Sources : Enerpresse, 05/09/17.

Techniques et innovations

Des chercheurs obtiennent des records de rendement pour des cellules solaires

Une équipe de chercheurs du CSEM (Centre suisse d'électronique et de microtechnique), du NREL (National Renewable Energy Laboratory), appartenant au Département de l’énergie des Etats-Unis, et de l'EPFL (Ecole polytechnique fédérale de Lausanne) ont obtenu des rendements record, atteignant 32,8% et 35,9%, pour des cellules solaires à jonctions multiples utilisant une jonction arrière en silicium.

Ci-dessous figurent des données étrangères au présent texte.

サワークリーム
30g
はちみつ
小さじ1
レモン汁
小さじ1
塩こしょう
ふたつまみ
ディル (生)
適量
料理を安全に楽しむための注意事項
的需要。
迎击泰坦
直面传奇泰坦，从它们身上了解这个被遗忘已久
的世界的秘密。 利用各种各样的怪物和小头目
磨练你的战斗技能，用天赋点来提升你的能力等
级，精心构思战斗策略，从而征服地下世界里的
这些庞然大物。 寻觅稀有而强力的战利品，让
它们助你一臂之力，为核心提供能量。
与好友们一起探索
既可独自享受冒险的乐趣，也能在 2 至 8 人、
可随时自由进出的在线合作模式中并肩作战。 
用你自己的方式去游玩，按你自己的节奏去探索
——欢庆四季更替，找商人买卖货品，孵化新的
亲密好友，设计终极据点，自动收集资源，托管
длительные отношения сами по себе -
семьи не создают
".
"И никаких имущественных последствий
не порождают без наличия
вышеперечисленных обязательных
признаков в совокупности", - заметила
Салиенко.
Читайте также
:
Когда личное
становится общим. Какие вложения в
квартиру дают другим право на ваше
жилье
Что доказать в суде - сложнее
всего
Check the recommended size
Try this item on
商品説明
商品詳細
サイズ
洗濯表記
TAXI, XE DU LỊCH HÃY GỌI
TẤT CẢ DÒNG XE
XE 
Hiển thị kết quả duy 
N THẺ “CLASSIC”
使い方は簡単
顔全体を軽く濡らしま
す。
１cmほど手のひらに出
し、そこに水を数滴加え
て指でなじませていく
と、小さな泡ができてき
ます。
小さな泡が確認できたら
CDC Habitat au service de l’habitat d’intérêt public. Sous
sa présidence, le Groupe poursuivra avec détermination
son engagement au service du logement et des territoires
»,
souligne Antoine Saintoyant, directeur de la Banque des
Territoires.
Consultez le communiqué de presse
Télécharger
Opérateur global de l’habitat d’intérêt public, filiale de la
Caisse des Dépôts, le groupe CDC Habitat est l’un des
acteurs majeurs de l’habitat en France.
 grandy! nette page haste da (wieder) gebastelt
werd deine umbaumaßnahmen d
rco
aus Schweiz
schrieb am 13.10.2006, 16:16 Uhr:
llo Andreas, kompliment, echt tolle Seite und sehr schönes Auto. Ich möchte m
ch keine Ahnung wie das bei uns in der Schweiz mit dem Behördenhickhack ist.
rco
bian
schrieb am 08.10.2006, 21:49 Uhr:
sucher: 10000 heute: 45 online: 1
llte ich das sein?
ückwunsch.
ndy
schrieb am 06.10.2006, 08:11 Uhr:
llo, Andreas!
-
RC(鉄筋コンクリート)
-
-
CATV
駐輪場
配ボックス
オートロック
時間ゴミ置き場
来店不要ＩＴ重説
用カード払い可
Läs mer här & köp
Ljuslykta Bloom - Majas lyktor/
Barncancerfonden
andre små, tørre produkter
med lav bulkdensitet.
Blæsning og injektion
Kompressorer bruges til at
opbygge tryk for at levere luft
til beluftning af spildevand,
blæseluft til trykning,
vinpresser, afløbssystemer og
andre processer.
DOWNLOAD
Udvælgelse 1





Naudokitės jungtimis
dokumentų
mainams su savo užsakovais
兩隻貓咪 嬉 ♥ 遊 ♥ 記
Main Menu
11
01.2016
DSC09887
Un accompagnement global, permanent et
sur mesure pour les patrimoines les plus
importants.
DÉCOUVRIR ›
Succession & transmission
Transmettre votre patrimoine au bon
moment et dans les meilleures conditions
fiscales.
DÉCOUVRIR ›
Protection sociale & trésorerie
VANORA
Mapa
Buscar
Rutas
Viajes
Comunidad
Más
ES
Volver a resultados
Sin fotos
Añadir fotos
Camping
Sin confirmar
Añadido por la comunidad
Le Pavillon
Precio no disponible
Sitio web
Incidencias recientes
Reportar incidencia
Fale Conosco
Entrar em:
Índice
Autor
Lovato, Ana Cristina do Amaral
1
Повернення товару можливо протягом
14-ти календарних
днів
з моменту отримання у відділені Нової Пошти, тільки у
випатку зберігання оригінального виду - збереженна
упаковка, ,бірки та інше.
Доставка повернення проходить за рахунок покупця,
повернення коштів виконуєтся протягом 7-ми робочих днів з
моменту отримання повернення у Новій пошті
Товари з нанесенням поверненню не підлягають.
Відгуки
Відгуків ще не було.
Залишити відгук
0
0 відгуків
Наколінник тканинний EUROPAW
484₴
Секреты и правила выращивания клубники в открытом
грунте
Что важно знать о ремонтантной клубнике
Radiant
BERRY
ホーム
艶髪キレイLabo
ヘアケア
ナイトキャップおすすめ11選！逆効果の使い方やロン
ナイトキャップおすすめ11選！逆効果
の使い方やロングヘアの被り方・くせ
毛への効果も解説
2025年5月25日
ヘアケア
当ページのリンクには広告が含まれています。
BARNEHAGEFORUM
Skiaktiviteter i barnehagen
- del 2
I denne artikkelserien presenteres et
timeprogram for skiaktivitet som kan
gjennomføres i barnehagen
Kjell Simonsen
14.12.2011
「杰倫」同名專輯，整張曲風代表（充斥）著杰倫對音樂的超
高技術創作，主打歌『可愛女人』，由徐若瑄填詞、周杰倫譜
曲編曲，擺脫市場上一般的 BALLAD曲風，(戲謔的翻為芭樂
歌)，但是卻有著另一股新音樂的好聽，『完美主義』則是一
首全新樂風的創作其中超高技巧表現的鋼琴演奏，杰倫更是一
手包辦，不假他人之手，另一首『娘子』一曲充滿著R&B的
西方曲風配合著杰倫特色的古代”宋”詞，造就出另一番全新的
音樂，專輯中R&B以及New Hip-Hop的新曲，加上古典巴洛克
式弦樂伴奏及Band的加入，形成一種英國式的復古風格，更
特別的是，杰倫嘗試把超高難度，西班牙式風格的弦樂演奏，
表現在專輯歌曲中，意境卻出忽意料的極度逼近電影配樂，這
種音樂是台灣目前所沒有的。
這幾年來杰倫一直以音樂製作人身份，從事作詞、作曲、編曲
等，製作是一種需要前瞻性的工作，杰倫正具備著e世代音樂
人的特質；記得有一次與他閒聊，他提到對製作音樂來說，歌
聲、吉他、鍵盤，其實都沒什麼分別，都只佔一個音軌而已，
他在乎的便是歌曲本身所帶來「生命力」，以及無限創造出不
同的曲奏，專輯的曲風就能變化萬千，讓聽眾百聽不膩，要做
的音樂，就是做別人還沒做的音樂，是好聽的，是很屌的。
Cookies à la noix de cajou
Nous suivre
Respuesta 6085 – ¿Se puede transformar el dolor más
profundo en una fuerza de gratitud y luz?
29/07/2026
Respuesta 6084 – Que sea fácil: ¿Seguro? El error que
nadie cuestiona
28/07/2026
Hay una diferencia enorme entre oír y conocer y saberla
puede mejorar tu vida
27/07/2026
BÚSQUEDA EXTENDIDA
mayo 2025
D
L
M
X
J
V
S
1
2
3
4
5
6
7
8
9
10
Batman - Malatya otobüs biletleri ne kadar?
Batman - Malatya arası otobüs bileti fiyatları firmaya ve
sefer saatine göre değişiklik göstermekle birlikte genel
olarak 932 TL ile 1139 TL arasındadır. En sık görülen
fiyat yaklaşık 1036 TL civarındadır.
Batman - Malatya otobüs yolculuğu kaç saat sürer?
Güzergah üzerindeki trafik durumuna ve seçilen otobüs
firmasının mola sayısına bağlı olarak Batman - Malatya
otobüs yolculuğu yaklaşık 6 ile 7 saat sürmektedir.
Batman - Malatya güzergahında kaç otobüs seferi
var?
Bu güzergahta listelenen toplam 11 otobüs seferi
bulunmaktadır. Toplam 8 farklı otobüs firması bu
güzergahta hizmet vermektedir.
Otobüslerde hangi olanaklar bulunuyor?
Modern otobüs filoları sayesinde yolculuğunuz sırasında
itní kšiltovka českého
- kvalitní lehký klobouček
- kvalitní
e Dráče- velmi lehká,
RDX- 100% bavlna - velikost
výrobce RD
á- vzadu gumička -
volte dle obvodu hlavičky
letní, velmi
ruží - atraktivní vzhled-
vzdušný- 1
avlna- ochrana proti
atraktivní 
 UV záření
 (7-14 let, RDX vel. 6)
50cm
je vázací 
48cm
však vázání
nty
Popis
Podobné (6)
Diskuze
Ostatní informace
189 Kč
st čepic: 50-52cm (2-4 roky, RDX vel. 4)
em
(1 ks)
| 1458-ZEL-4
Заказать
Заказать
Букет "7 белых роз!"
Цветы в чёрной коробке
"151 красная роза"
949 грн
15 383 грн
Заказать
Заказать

Ces résultats montrent la viabilité de cette approche pour améliorer le rendement des cellules solaires, sujet sur lequel des laboratoires du monde entier se penchent actuellement. Ainsi, ces cellules de nouvelle génération, dites « à jonctions multiples », sont promises à un bel avenir. « Cela ouvre la voie au développement de matériaux et d'architectures entièrement nouveaux pour la conception de cellules solaires à jonctions multiples », s’est félicitée Adele Tamboli, chercheuse au NREL.
Sources : tecsol.blogs.com, 29/08/17.